#### Selected excerpt
Located in the middle of Germany near the town of Nordhausen, about 35 miles from the infamous Buchenwald concentration camp, the Dora labor camp (later Mittelbau-Dora) became the primary center for the manufacture of V-1 and V-2 rockets after Allied bombing raids struck Peenemünde in August 1943. The bombers did not cause extensive damage, but Peenemünde’s work was not a secret and it was vulnerable to further attack. Production and assembly of the rockets was taken over by the dreaded SS, which decided to relocate rocket production to underground factories built and manned by slave laborers from concentration camps. In late August 1943, the SS established a sub-camp of Buchenwald in an underground fuel storage facility at Kohnstein. A series of tunnels, originally excavated in the mountain for a gypsum mine, bec
ame the basis for a massive underground factory known as the Mittelwerk.
While scientific research and testing continued under von Braun at Peenemünde, the underground camp and complex were being hacked out of rock to serve as the primary production facilities for both the V-1 and V-2 rockets. From late August 1943 through to the end of the year, prisoners from Buchenwald lived in the tunnels, drilling, blasting and hauling rock in grueling twelve-hour shifts in the midst of incessant noise, dark and damp conditions that killed thousands. Jean Michel, a French resistance leader arrested by the Gestapo, who arrived at the Dora complex on October 14, 1943, described his first day as “terrifying”:
The Kapos [prisoner bosses] and SS drive us on at an infernal speed, shouting and raining blows down on us, threatening us with execution, the demons! The noise bores into the brain and shears the nerves. The demented rhythm lasts for fifteen hours. Arriving at the dormitory [in the tunnels]… we do not even try to reach the bunks. Drunk with exhaustion, we collapse onto the rocks, onto the ground. Behind, the Kapos press us on. Those behind trample over their comrades. Soon, over a thousand despairing men, at the limit of their existence and racked with thirst, lie there hoping for sleep which never comes; for the shouts of the guards, the noise of the machines, and explosions and the ringing of the bell reach them even there.
########
#### Given information
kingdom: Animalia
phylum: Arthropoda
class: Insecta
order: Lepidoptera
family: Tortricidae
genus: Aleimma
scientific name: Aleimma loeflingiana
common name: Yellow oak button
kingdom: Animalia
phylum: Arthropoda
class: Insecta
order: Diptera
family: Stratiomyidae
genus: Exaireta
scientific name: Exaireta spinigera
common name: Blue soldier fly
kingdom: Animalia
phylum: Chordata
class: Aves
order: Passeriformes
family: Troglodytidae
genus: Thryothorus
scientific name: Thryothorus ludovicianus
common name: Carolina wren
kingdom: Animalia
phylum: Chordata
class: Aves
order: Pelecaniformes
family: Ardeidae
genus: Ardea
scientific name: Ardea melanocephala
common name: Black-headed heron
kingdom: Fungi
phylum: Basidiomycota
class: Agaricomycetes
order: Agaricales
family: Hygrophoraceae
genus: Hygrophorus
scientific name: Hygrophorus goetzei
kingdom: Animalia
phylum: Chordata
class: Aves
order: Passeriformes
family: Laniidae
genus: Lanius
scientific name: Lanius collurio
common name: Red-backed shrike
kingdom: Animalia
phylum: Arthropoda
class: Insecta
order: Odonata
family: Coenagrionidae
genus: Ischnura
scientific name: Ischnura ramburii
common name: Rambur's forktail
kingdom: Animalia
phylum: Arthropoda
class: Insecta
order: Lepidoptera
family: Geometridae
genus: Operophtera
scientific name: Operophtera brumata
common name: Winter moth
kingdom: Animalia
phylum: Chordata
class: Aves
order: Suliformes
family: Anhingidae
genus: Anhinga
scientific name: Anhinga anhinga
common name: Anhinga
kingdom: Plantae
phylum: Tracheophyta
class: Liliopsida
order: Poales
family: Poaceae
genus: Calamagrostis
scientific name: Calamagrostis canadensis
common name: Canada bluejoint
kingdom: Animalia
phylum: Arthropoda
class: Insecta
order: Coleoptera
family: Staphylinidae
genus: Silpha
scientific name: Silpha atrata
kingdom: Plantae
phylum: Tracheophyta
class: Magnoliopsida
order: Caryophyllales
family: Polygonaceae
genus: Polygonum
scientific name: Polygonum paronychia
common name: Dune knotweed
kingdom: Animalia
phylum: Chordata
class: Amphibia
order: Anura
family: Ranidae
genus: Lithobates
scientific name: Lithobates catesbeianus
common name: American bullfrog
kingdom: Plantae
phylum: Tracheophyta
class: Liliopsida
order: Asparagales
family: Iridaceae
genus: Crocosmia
########
→ **Work item A**:
Set down the stretch of the passage on the Dora labor camp from "Located in the" through "as the Mittelwerk.", word for word.
→ **Work item B**:
Write the next part of the passage on the Dora labor camp, picking up right after its last sentence.

→ **Exercise response A**:
Located in the middle of Germany near the town of Nordhausen, about 35 miles from the infamous Buchenwald concentration camp, the Dora labor camp (later Mittelbau-Dora) became the primary center for the manufacture of V-1 and V-2 rockets after Allied bombing raids struck Peenemünde in August 1943. The bombers did not cause extensive damage, but Peenemünde’s work was not a secret and it was vulnerable to further attack. Production and assembly of the rockets was taken over by the dreaded SS, which decided to relocate rocket production to underground factories built and manned by slave laborers from concentration camps. In late August 1943, the SS established a sub-camp of Buchenwald in an underground fuel storage facility at Kohnstein. A series of tunnels, originally excavated in the mountain for a gypsum mine, bec
ame the basis for a massive underground factory known as the Mittelwerk.

→ **Exercise response B**:
The prisoners worked twenty-four hours a day in alternating twelve-hour shifts. Tiers of wooden bunks in the dripping wet chambers served as their sleeping quarters, with oil drums cut in two serving as toilets. Very little water was available, save that which wept from the rocks and soaked everyone. Disease broke out and added to the death toll caused by overwork, falling rock and exhaustion. In such hellish conditions, the casualties were high. French historian Andre Sellier, himself a former inmate of the complex, documented the arrival of 17,535 inmates between August 1943 and April 1944. In that period, 5,882 either died and were cremated in the ovens at the complex or Buchenwald, or were “transported.” Those prisoners too ill or too injured to work were shipped to Bergen-Belsen and the Majdanek camps in “liquidation transports.” As new inmates kept arriving, the death toll grew higher. In all, some 26,500 died at Dora, according to Sellier’s research: 15,500 in the camp or on “transports,” and 11,000 at the end of the war, when the SS marched many survivors out of the camp and most of those unfortunates were killed.